- [QUOTED PASSAGE]:
★ ★ ★ ★

This study by Grimes and Fitch using the ILL neutron source (J. Mater. Chem. 1, 461 (1991)) is a nice example of how one can extract additional information concerning specific parts of a structure by selective deuteration. The study was of the decomposition of cobalt acetate hydrate (Co(CH₃CO₂)₂.4H₂O) into cobalt oxide, CoO, as it is heated up from room temperature to 600°C. The initial starting powder could be made in 4 alternative forms:

1.	(Co(CH₃CO₂)₂.4H₂O)	no deuteration (i.e. hydrogenated form)
2.	(Co(CD₃CO₂)₂.4H₂O)	deuterated acetate groups
3.	(Co(CH₃CO₂)₂.4D₂O)	deuterated water
4.	(Co(CD₃CO₂)₂.4D₂O)	fully deuterated

The in-situ neutron diffraction patterns obtained in these 4 cases were very different as seen in the next figure in which, for visual comparison purposes, the maximum heights of each sequence have been made similar:

click on image to enlarge (186 kB)

★ ★ ★ ★

- [DIRECTIONS]:
1. Output the part of the cobalt acetate passage that opens with the words containing "This study by" and closes with "enlarge (186 kB)".
2. Which neutron source did Grimes and Fitch use for the study in the cobalt acetate passage?
3. What does the cobalt acetate passage say? Give it in two sentences.
The material that comes after the text isn't needed.

★ ★ ★ ★

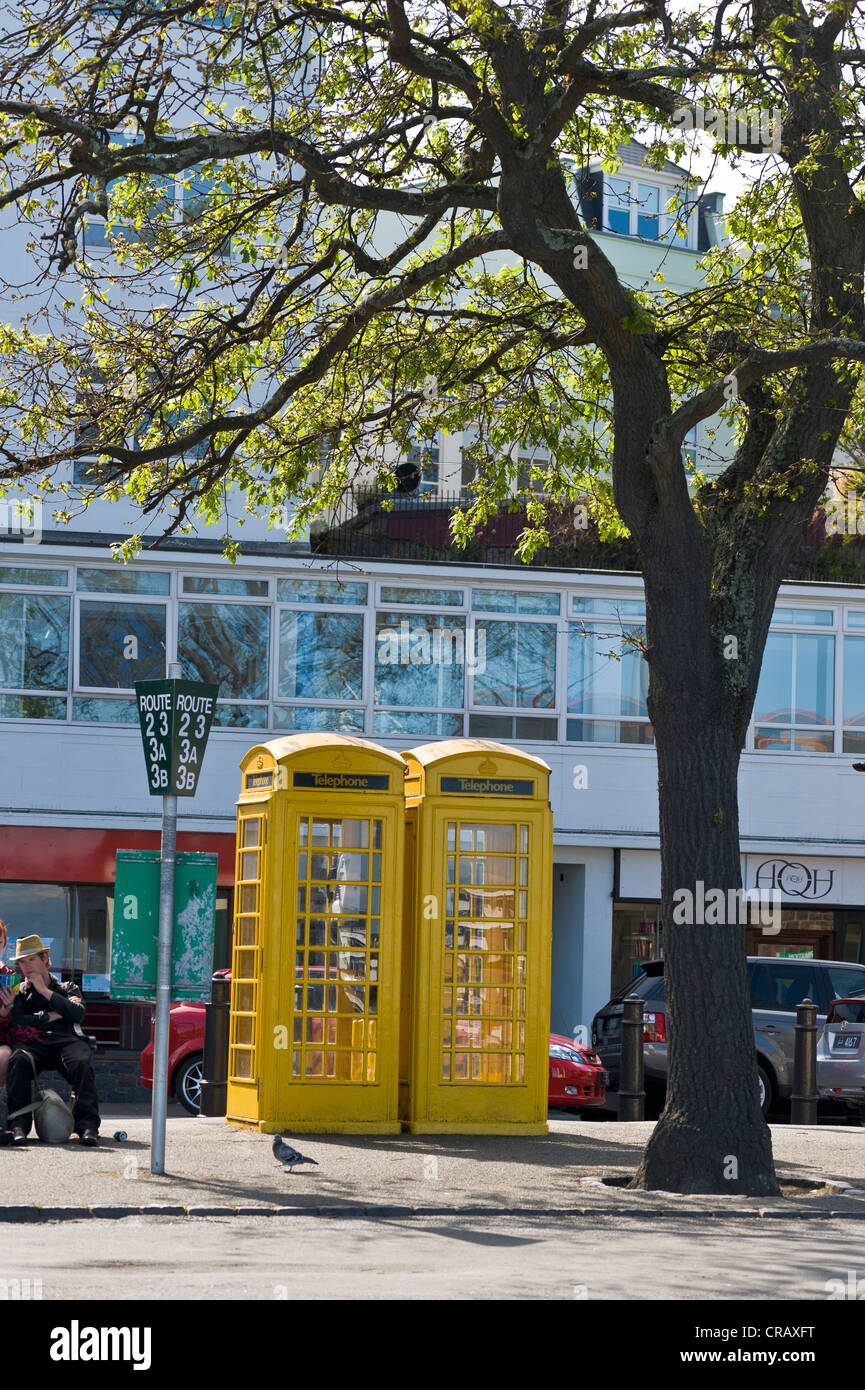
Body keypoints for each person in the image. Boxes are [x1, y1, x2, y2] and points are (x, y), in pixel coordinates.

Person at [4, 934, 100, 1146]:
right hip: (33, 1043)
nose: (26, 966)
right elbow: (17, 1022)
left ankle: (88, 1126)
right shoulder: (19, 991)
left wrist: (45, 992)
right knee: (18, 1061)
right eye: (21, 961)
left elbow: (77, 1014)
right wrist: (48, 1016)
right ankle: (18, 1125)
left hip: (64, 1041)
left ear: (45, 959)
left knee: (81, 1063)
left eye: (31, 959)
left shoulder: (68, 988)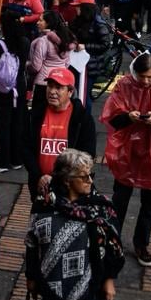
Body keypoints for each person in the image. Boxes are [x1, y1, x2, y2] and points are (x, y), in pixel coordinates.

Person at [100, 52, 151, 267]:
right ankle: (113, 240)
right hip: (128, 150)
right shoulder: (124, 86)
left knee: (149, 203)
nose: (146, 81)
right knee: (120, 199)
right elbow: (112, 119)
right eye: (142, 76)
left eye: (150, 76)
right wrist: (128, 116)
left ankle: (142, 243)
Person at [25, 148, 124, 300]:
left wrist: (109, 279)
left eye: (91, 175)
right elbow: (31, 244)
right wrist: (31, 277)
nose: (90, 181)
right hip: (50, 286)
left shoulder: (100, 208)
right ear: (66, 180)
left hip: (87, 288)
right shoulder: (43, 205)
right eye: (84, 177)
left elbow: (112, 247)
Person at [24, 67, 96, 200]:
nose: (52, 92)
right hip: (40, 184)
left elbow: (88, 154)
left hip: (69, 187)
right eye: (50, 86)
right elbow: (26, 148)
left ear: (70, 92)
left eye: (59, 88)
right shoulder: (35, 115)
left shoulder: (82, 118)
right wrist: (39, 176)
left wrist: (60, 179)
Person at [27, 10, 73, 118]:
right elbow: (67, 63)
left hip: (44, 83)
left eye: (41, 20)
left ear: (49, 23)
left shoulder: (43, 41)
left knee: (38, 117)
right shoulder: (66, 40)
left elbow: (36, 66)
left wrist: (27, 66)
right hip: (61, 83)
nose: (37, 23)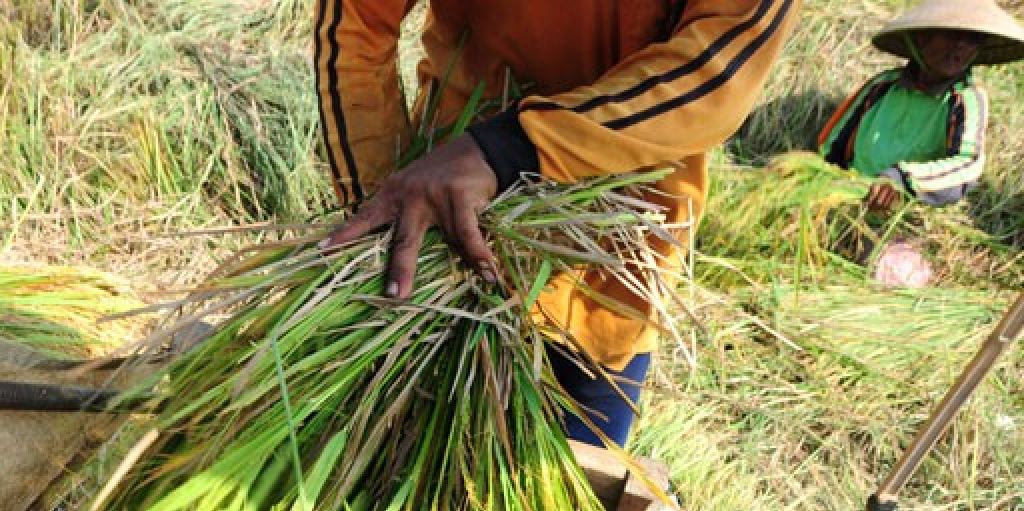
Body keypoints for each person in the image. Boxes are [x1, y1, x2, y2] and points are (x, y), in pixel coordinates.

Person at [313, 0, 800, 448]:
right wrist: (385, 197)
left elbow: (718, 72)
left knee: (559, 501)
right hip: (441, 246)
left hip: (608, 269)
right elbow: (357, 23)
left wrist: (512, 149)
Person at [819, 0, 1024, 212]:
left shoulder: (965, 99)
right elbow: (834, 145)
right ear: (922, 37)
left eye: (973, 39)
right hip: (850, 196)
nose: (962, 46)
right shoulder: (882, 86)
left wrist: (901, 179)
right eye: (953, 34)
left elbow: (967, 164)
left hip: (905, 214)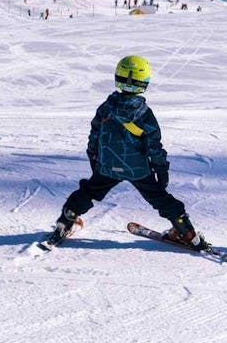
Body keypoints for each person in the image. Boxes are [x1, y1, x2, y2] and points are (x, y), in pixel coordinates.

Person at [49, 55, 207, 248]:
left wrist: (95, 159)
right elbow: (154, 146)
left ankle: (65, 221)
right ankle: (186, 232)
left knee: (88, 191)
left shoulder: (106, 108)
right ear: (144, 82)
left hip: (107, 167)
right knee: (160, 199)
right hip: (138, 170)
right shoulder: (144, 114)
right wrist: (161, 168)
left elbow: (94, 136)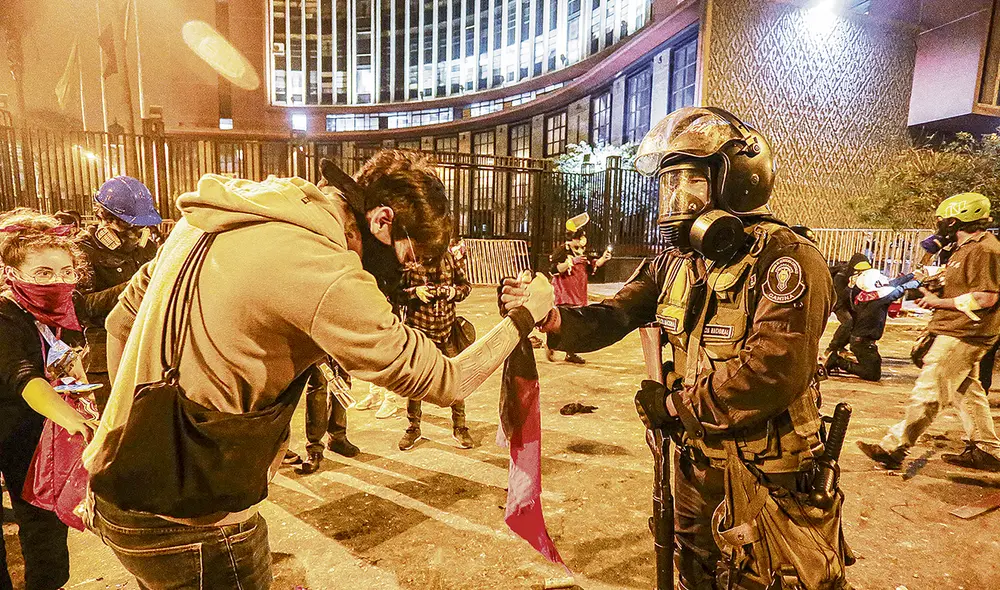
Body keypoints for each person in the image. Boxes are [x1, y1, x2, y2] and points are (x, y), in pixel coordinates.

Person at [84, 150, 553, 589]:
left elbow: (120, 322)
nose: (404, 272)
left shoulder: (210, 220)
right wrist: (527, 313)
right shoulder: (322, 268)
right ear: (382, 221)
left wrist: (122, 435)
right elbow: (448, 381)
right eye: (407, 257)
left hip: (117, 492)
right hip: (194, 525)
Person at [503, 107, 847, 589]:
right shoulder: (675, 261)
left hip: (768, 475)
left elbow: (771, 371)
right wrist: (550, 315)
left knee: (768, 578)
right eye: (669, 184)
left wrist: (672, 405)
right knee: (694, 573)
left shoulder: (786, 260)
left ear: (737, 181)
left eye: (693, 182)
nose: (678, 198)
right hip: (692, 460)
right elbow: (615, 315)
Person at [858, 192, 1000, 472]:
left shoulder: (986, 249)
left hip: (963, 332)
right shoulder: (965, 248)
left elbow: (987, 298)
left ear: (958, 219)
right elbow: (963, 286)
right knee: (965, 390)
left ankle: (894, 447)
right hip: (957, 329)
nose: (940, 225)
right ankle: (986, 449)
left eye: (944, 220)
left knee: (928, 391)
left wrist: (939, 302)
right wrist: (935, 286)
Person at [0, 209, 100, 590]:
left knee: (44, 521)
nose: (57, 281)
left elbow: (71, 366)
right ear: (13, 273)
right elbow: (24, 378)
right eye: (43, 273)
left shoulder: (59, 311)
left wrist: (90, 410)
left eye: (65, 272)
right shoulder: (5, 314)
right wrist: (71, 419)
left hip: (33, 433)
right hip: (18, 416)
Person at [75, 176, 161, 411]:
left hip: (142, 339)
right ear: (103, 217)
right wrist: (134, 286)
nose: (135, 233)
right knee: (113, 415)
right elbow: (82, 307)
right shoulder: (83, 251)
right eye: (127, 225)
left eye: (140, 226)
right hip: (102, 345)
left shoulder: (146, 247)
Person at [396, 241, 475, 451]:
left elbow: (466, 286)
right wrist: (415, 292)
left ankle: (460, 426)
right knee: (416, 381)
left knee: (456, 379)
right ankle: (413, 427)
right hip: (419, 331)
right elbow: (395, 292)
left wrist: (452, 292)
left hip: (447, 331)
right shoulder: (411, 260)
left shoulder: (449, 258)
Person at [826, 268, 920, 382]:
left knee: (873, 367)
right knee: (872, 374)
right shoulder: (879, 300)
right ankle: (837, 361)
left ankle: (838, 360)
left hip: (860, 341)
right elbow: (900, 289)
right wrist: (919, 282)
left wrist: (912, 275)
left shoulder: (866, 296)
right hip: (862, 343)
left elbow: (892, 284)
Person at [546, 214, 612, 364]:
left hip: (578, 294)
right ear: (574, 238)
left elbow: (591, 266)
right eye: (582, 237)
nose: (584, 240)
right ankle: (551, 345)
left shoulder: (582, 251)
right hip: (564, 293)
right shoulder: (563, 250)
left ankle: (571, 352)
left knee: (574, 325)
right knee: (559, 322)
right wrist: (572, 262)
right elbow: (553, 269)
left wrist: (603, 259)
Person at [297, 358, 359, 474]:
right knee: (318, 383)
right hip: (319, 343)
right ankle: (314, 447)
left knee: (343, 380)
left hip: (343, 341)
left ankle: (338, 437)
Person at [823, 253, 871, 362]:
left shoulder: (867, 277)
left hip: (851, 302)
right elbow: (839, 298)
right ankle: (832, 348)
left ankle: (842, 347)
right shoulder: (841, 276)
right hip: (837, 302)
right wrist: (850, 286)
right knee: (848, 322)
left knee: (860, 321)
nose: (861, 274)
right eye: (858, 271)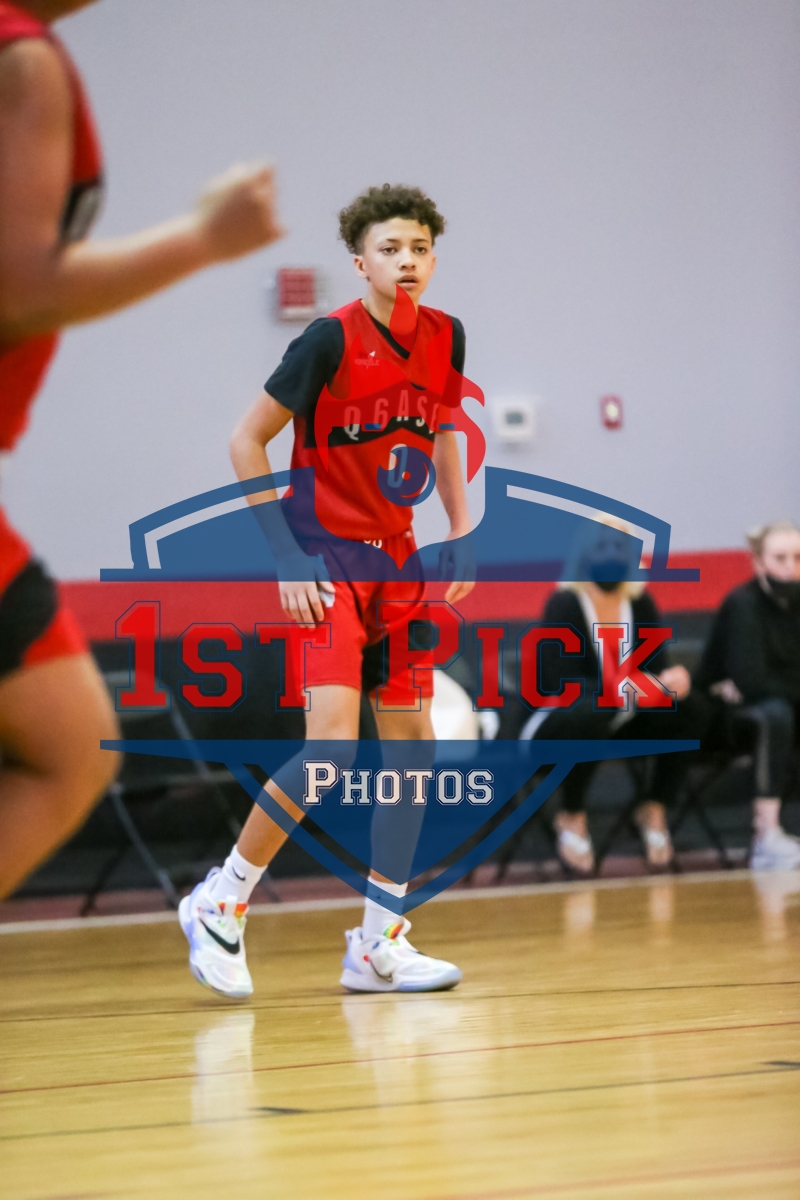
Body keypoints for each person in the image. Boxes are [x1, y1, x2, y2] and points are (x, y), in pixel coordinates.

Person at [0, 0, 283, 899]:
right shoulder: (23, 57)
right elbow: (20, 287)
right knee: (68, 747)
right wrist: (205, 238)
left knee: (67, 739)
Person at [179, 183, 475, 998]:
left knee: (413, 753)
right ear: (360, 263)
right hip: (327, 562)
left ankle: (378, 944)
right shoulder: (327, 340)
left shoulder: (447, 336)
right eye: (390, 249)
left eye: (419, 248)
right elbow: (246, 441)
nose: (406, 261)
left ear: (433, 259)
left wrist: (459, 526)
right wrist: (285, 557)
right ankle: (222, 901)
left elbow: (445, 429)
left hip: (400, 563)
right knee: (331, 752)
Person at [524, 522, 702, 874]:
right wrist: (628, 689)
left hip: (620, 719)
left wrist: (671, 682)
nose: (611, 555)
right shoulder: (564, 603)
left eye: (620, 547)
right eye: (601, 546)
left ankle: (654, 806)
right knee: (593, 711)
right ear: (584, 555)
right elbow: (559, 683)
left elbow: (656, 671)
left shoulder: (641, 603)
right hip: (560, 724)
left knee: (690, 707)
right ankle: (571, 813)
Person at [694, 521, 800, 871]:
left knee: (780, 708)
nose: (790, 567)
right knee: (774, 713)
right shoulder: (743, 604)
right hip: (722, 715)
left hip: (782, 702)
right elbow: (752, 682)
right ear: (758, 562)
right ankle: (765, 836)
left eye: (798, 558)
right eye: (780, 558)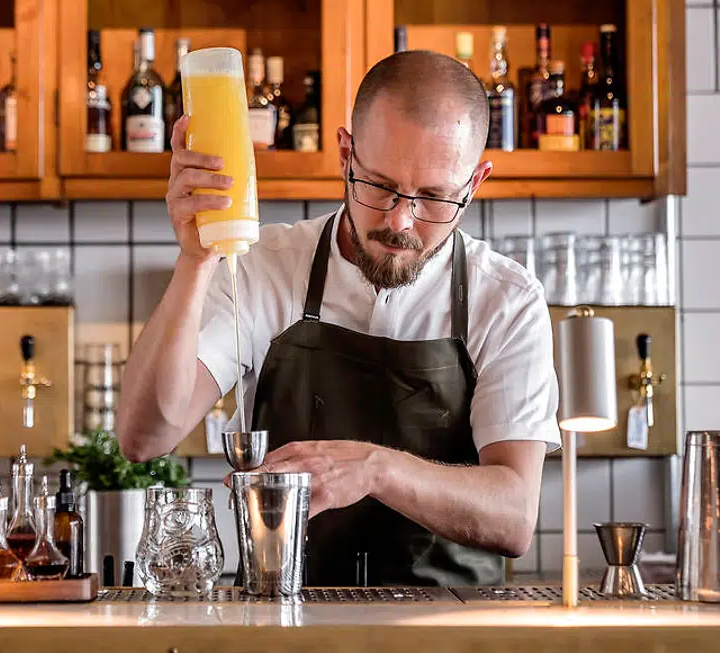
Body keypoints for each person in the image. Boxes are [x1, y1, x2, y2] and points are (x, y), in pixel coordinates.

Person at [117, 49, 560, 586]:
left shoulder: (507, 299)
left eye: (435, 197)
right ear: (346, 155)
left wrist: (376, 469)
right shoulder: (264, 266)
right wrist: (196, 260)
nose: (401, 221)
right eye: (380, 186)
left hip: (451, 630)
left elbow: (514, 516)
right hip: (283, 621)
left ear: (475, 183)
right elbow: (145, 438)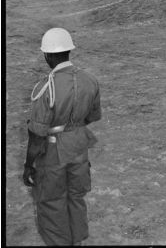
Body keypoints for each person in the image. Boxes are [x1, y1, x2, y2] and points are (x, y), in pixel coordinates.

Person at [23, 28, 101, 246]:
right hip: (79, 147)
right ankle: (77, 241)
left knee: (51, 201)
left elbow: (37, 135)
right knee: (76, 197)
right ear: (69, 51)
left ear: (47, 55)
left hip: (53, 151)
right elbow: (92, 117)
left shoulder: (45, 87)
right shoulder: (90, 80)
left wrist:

★ ★ ★ ★

- [ANSWERS BELOW]:
1.
This study by Grimes and Fitch using the ILL neutron source (J. Mater. Chem. 1, 461 (1991)) is a nice example of how one can extract additional information concerning specific parts of a structure by selective deuteration. The study was of the decomposition of cobalt acetate hydrate (Co(CH₃CO₂)₂.4H₂O) into cobalt oxide, CoO, as it is heated up from room temperature to 600°C. The initial starting powder could be made in 4 alternative forms:

1.	(Co(CH₃CO₂)₂.4H₂O)	no deuteration (i.e. hydrogenated form)
2.	(Co(CD₃CO₂)₂.4H₂O)	deuterated acetate groups
3.	(Co(CH₃CO₂)₂.4D₂O)	deuterated water
4.	(Co(CD₃CO₂)₂.4D₂O)	fully deuterated

The in-situ neutron diffraction patterns obtained in these 4 cases were very different as seen in the next figure in which, for visual comparison purposes, the maximum heights of each sequence have been made similar:

click on image to enlarge (186 kB)

2. The ILL neutron source.

3. A study by Grimes and Fitch at the ILL neutron source shows how selective deuteration can yield extra information about specific parts of a structure, here the decomposition of cobalt acetate hydrate into cobalt oxide as it is heated from room temperature to 600°C. The starting powder could be made in four forms, ranging from no deuteration through deuterated acetate groups or deuterated water to full deuteration, and the in-situ neutron diffraction patterns for these four cases were very different.